20 Feet From StardomReviewed By Jay Seaver
Posted 05/16/13 10:56:22
(Worth A Look)
SCREENED AT THE 2013 INDEPENDENT FILM FESTIVAL BOSTON: I kind of wish "Twenty Feet from Stardom" hadn't just come out and said that the story of backup singers is the evolution of popular music over the last fifty years, from gospel-trained black voices pushing stiff WASPs out of the spotlight to hyper-layered multitrack recording creating technical perfection at the cost of spontaneity. Oh, it tracks, right down to Phil Spector being a great producer but a human turd, but I was feeling so good about having figured that out myself a few minutes earlier. And while someone who actually knows something about music may disagree with this thesis, they'd be hard-pressed not to enjoy the stories of the talented ladies (mostly) used to illustrate it.They include Darlene Love, who as part of The Blossoms was one of the first groups of black background singers in the studios, and who has gone through seemingly every possible up and down since then. There's Dr. Mable John, now a minister, and Claudia Lennear, a sex symbol back when she performed behind Ike & Tina Turner and the Rolling Stones. Lisa Fischer and Tata Vega are tremendously talented vocalists who flirted with solo careers but may have found their niche in harmonizing. And then there's Judith Hill, who was to have her big break on Michael Jackson's "This Is It" tour and is now weighing the benefits of steady work as a back-up singer and how it could keep people from thinking of her as a solo artist.

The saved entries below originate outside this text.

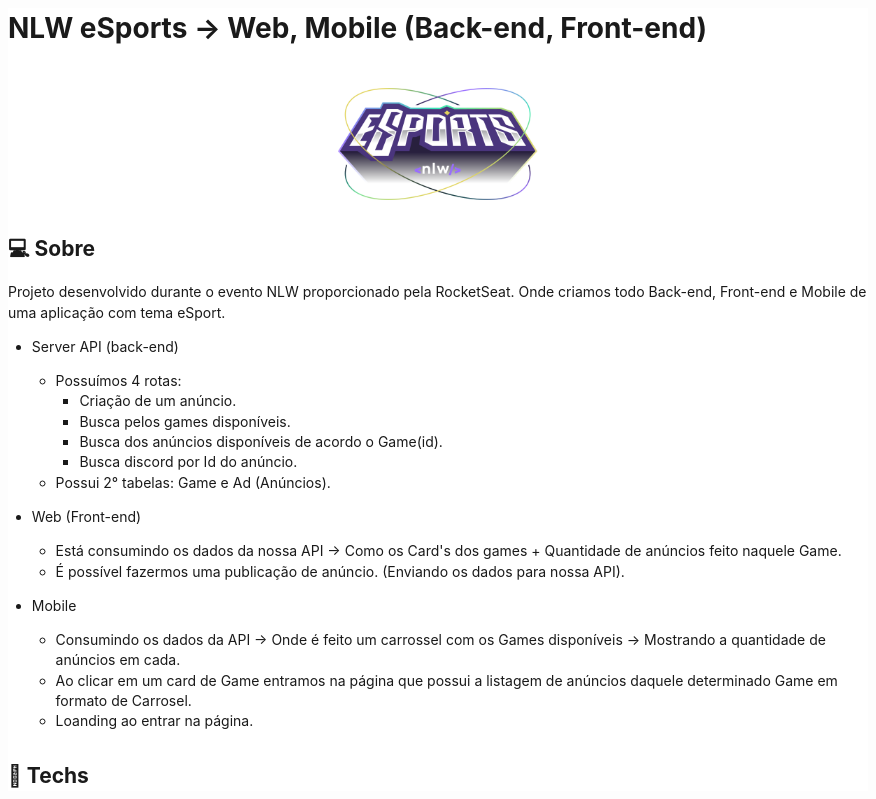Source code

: # NLW eSports -> Web, Mobile (Back-end, Front-end)

<div align="center">
  <br>
  <img alt="RocketNews" width="200px"  src="https://github.com/wwilliamsantana/ProjetoCompleto-Back-Front-Mobile/blob/main/web/src/assets/logo-nlw.svg" />
  <br>
</div>

## :computer: Sobre

Projeto desenvolvido durante o evento NLW proporcionado pela RocketSeat. Onde criamos todo Back-end, Front-end e Mobile de uma aplicação com tema eSport.

- Server API (back-end)
  - Possuímos 4 rotas:
      - Criação de um anúncio.
      - Busca pelos games disponíveis.
      - Busca dos anúncios disponíveis de acordo o Game(id).
      - Busca discord por Id do anúncio.
  - Possui 2° tabelas: Game e Ad (Anúncios).
    
 - Web (Front-end)
     - Está consumindo os dados da nossa API -> Como os Card's dos games + Quantidade de anúncios feito naquele Game.
     - É possível fazermos uma publicação de anúncio. (Enviando os dados para nossa API).
     
 - Mobile
    - Consumindo os dados da API -> Onde é feito um carrossel com os Games disponíveis -> Mostrando a quantidade de anúncios em cada.
    - Ao clicar em um card de Game entramos na página que possui a listagem de anúncios daquele determinado Game em formato de Carrosel.
    - Loanding ao entrar na página.
    

## :rocket: Techs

The business of music, after all, is a capricious thing, and the movie is filled with stories of people either missing their windows for a solo career - which, especially if you're an African-American woman from a working-class background like most of the film's subjects, can be vanishingly small - or having their ambitions be, by all appearances, actively thwarted. Director Morgan Neville does well to track that with the evolution of the music business, but he also doesn't make it so specific to that one industry; the subjects frequently talk about it in pragmatic enough terms that anybody who has ever felt stuck in a dead-end job or seen what they do automated is going to understand where they're coming from.
That is, happily, not the entirety of the film; as much as there are stories of ambition, Neville also spends a great deal of time examining why singing backup is itself a noble and important profession. There's talk of how it replicates the call-and-response of gospel songs in church, and how the backup singers are the one singing the song's "hook", the part that people often remember even better than the lead vocal. Both the subjects themselves and an impressive collection of the artists they support - Stevie Wonder, Bette Midler, Bruce Springsteen, Mick Jagger, Sting, and others - do their best to explain, and there are a fair number of clips (and some new performances) to demonstrate. Neville breaks up the talking heads a little with graphics and nifty imagery (a flock of birds is, believe it or not, the perfect symbol for what the singers do), but mostly he lets the group speak (or sing) for themselves.
And they've got material for some great show & tell. It's kind of amazing to compare Lisa Fischer as she is now and as she was when attempting a solo career in the 1980s - she looks relieved to not be squeezed into tight outfits and to be able to concentrate on what she does best. Claudia Lennear's story doesn't quite end the way one might hope, but she's still around and comparing her now and then gives the audience something interesting to think about. Judith Hill is young enough that her story is just beginning, but she's already got some interesting anecdotes. And Darlene Love.. Man, there's a part of her story that involves hearing "Christmas (Baby Please Come Home)" on the radio that I think would have killed a lot of lesser people, and it's only one of the stories she can tell about a fifty-year career that a lot of people might have avoided discussing.Not to slight the other singers, especially Fisher and Hill, but Love becomes the star of this movie, and so it's only fitting that the credits role over her singing lead and Bruce Springsteen backing her up. It would be neat if there was more of this - think of how great the songs in "Standing in the Shadows of Motown" were - but like the rest of the movie, it's a pretty good way of getting some talented and overlooked folks up front.